Where a line below holds the string "medis", that line goes into the answer.

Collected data

>>>

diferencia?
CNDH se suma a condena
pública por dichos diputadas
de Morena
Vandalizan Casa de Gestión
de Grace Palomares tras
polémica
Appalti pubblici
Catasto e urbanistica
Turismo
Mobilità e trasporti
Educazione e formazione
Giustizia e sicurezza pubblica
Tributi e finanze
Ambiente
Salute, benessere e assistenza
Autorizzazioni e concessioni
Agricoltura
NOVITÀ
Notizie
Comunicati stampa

<<<
>>>

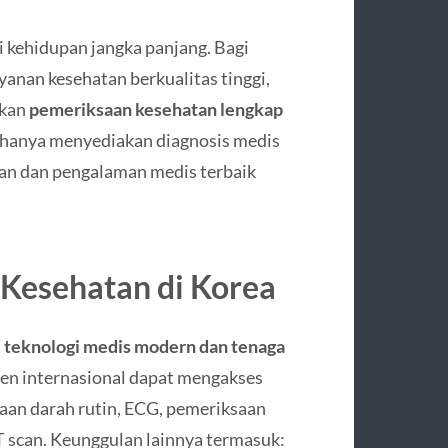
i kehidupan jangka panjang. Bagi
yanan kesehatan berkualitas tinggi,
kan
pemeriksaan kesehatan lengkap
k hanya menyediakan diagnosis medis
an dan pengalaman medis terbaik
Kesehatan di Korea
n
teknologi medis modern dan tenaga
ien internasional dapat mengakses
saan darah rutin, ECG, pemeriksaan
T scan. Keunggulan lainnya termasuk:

<<<
>>>

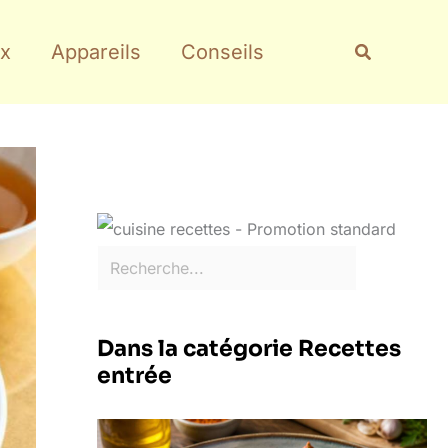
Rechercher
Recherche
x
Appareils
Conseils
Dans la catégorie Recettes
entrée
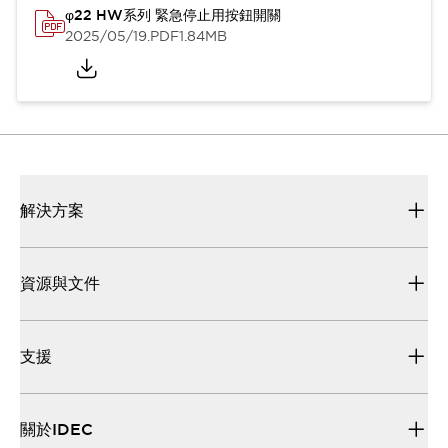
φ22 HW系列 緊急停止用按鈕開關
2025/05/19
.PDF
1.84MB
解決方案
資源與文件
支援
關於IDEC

<<<

Reply to the exercise
k hanya menyediakan diagnosis medis
an dan pengalaman medis terbaik
teknologi medis modern dan tenaga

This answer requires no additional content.